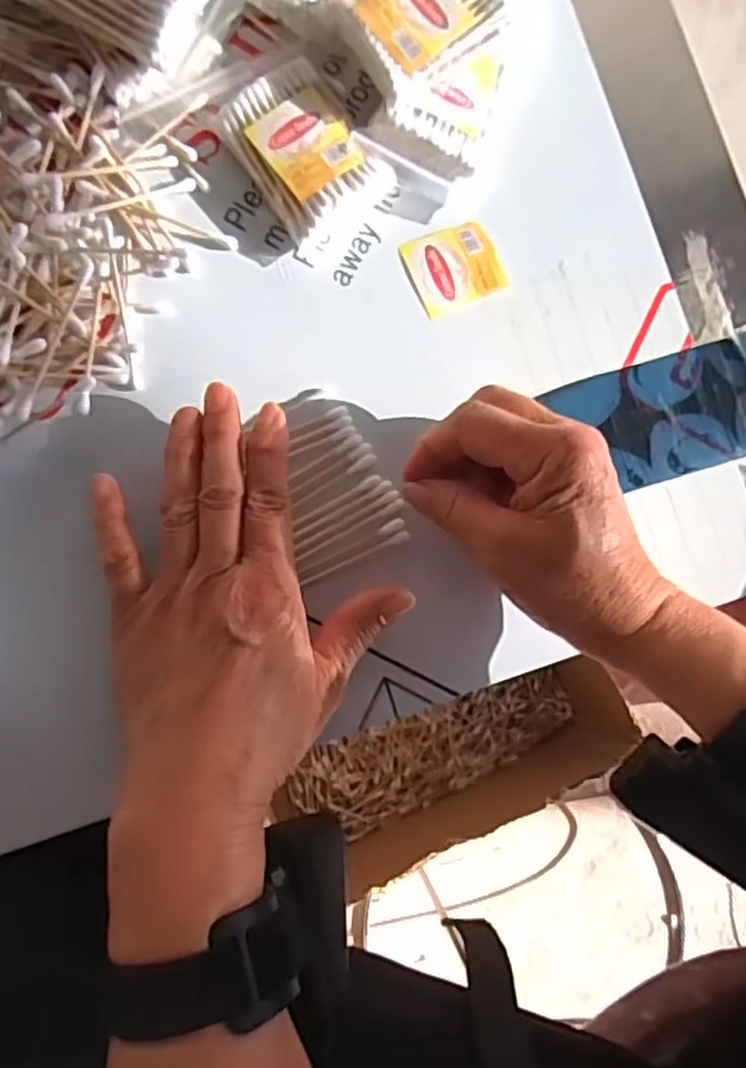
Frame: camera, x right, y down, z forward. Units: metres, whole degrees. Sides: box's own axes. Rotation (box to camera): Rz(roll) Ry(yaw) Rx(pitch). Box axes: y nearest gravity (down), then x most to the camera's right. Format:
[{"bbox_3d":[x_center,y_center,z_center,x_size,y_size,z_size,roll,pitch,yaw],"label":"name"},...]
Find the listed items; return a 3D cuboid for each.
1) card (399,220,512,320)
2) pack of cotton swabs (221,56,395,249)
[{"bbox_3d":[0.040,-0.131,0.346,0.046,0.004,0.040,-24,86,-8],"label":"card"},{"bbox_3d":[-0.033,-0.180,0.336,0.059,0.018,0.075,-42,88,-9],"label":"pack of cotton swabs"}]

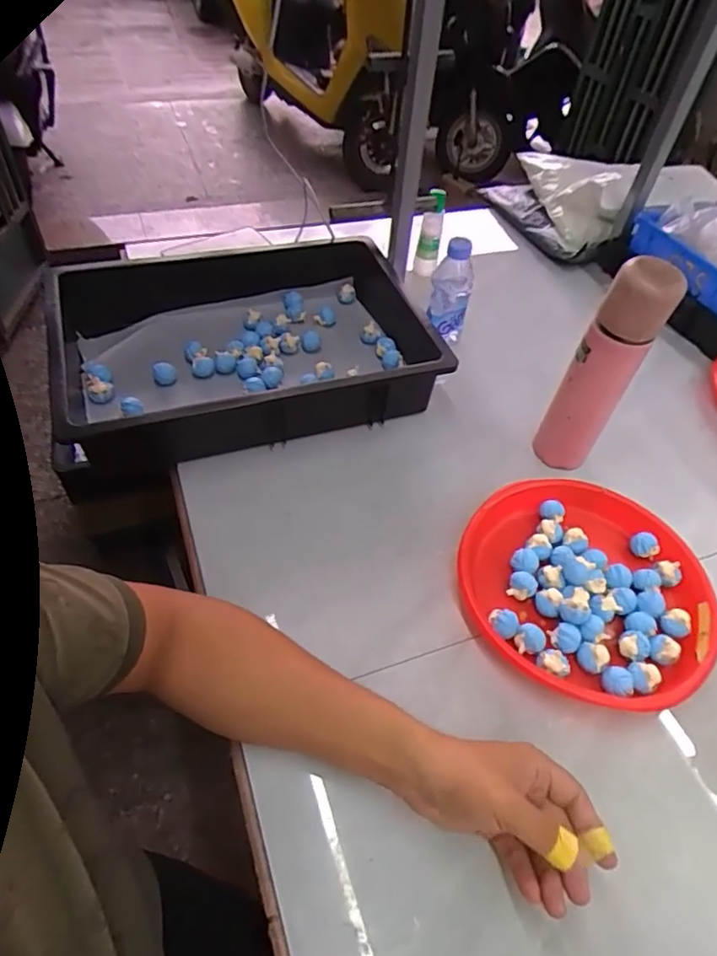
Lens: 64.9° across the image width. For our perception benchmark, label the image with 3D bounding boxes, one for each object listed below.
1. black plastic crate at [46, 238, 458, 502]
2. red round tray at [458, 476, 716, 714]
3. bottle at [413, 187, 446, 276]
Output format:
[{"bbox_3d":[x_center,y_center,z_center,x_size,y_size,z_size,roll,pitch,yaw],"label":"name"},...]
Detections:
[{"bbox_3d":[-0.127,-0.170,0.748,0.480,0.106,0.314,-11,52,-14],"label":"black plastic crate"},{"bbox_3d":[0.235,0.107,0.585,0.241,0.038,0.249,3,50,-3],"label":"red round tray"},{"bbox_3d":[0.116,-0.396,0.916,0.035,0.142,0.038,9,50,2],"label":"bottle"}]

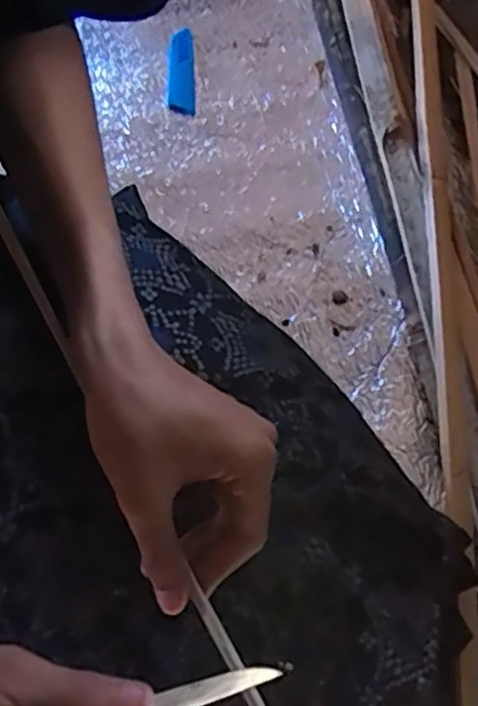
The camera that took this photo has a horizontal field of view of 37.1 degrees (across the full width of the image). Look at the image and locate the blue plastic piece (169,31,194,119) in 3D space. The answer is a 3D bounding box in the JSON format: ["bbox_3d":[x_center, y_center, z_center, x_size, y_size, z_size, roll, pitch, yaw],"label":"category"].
***
» Task instructions:
Using the records above, gather all lines where the string "listed" is present.

» Solution to the problem:
Find the listed items; return a 3D cuboid for each.
Lens: 64.9° across the image width. For our perception benchmark, label the image with 3D bounding boxes, one for each object listed below.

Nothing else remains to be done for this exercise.